Aux poignets, des bracelets de raphia précieux, larges comme des carpettes. La dame a des bagues de Prisunic à chaque doigt. Elle balance en marchant un transistor vociférant après lequel son chien aboie avec frénésie, et donne le bras à un époux qu’il est bien superflu de vous décrire, son extravagance restant en deçà de celle de l’époustouflante Berthe.
— Hou, haou ! crie Marie-Mary en voyant surgir le couple onclard. Sauciflard !

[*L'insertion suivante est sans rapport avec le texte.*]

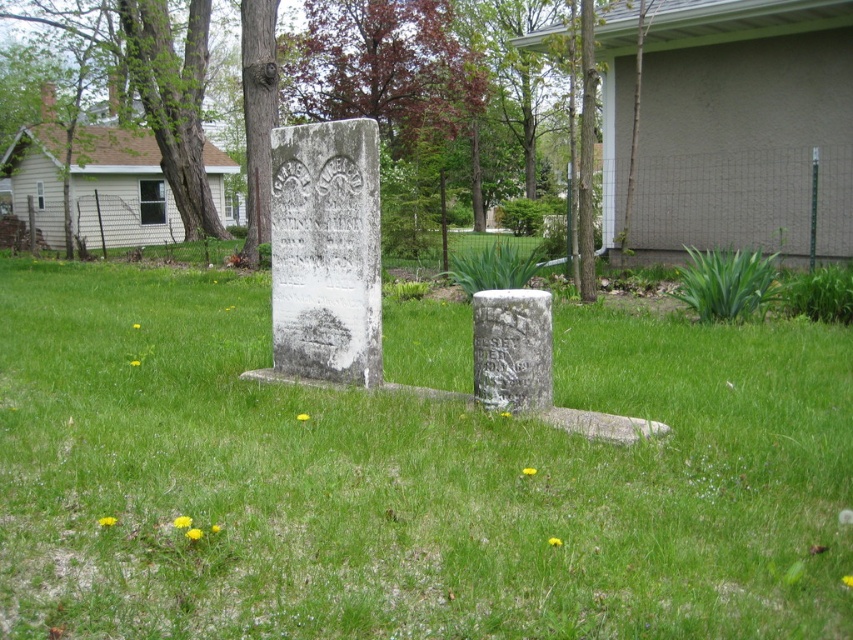
Question: Which object is closer to the camera taking this photo?

Choices:
 (A) green grass at center
 (B) green rough bark tree at upper left
 (C) white stone gravestone at center

Answer: (A)

Question: Does green rough bark tree at upper left appear under white stone gravestone at center?

Choices:
 (A) yes
 (B) no

Answer: (B)

Question: Can you confirm if green grass at center is bigger than white stone gravestone at center?

Choices:
 (A) no
 (B) yes

Answer: (B)

Question: Based on their relative distances, which object is farther from the green grass at center?

Choices:
 (A) green rough bark tree at upper left
 (B) white stone gravestone at center

Answer: (A)

Question: Among these objects, which one is farthest from the camera?

Choices:
 (A) green grass at center
 (B) white stone gravestone at center
 (C) green rough bark tree at upper left

Answer: (C)

Question: Can you confirm if green grass at center is bigger than white stone gravestone at center?

Choices:
 (A) yes
 (B) no

Answer: (A)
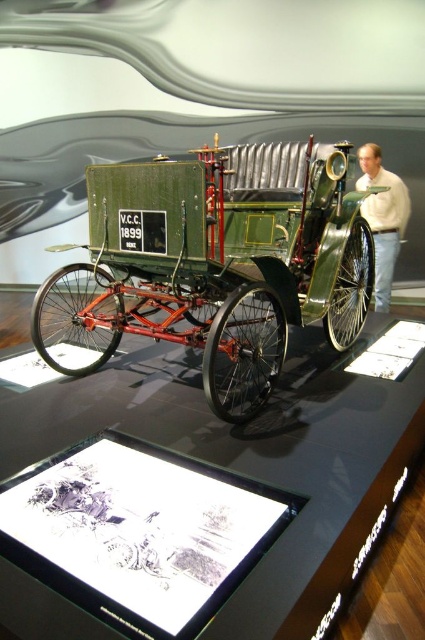
Is point (119, 296) less distant than point (376, 220)?

Yes.

Who is positioned more to the left, green matte wagon at center or light beige sweater at right?

green matte wagon at center is more to the left.

Who is more distant from viewer, [110,180] or [399,218]?

Point [399,218]

Identify the location of green matte wagon at center. (220, 262).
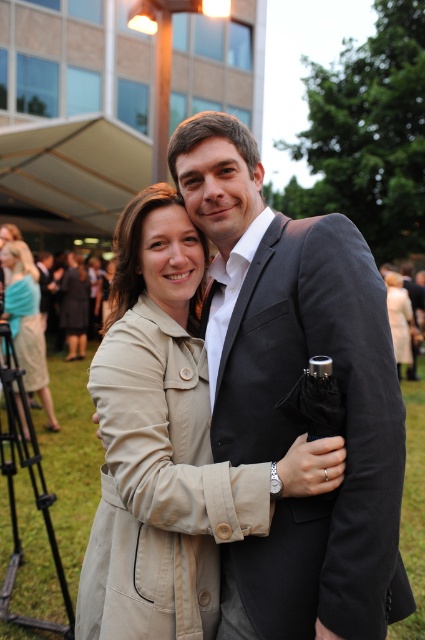
Question: Which object is closer to the camera taking this photo?

Choices:
 (A) beige fabric coat at center
 (B) beige fabric coat at lower right

Answer: (A)

Question: From the image, what is the correct spatial relationship of beige trench coat at lower left in relation to beige fabric coat at lower right?

Choices:
 (A) below
 (B) above

Answer: (A)

Question: Does matte black suit at center have a greater width compared to beige fabric coat at lower right?

Choices:
 (A) yes
 (B) no

Answer: (A)

Question: Which point is closer to the camera?

Choices:
 (A) (125, 221)
 (B) (215, 387)

Answer: (B)

Question: Among these objects, which one is farthest from the camera?

Choices:
 (A) matte black suit at center
 (B) beige fabric coat at lower right
 (C) beige fabric coat at center
 (D) beige trench coat at lower left

Answer: (B)

Question: Does beige fabric coat at center appear on the right side of beige trench coat at lower left?

Choices:
 (A) no
 (B) yes

Answer: (B)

Le canin interpellé cesse de manifester son aversion pour le paso doble et bondit en direction de la mouflette. Ceux d’entre vous qui ne l’ignorent pas le savent : un chien pressé se souvient toujours que la ligne droite est le plus court chemin d’un poing à un os. Sauciflard fonce à travers les transats, arpentant les académies des grosses vachasses dont j’ai allusionné précédentement, renversant les flacons, trouant les journaux, faisant tomber les cigarettes des lèvres, bref, semant un léger vent de panique sur son passage. Il parvient en bordure de la piscine, et, ne pouvant la franchir d’un bond, consent à la contourner, mais en la serrant au plus près, si bien que cet animal de chien se jette délibérément dans les pattes de sir Hugh Nod, ambassadeur de sa grassieuse mocheté auprès des cinq sièges, lequel sir passait par là sans savoir nager, dans un beau costume de flanelle grise à rayures et à œillet-à-la-boutonnière. Ce que vous espérez ardemment se produit : Hugh Nod pique un plongif dans la piscine, avec son cigare, son monocle et sa complète ignorance de la natation. Naturellement tout le monde rit, quelques personnes peu charitables se permettent même d’applaudir, et puis, comme le diplomate en vacances fait des bulles au lieu de la brasse, des baigneurs serviables plongent pour l’aller repêcher. Cet incident a détourné l’attention que la société portait aux Béru. Le Gros arrive, la face éclairée par le soleil et le vin espagnols. Son bermuda saumon et sa chemisette à fleurs, large ouverte sur une reproduction miniaturisée de la forêt amazonienne, sentent encore le neuf et déjà la friture. Il me cligne de l’œil pour me féliciter d’avoir si vite noué des relations avec « l’Homme ».
4
Roberval qui devait inspirer Montherlant, puisqu’il était le fils de Personne. (Note pour les moins cons que vous.)